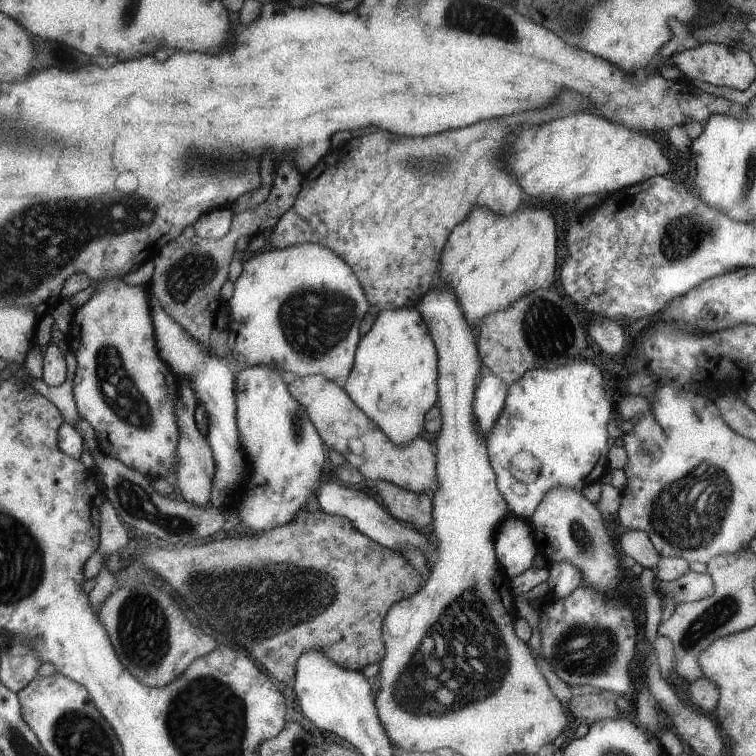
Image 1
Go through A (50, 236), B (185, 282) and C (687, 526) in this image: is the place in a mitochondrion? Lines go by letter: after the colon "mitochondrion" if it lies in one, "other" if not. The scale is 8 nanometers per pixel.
A: mitochondrion
B: mitochondrion
C: mitochondrion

**PROMPT:**
Please print the records above word for word, leaving every image out.

**SOLUTION FOR THIS TASK:**
Image 1
Go through A (50, 236), B (185, 282) and C (687, 526) in this image: is the place in a mitochondrion? Lines go by letter: after the colon "mitochondrion" if it lies in one, "other" if not. The scale is 8 nanometers per pixel.
A: mitochondrion
B: mitochondrion
C: mitochondrion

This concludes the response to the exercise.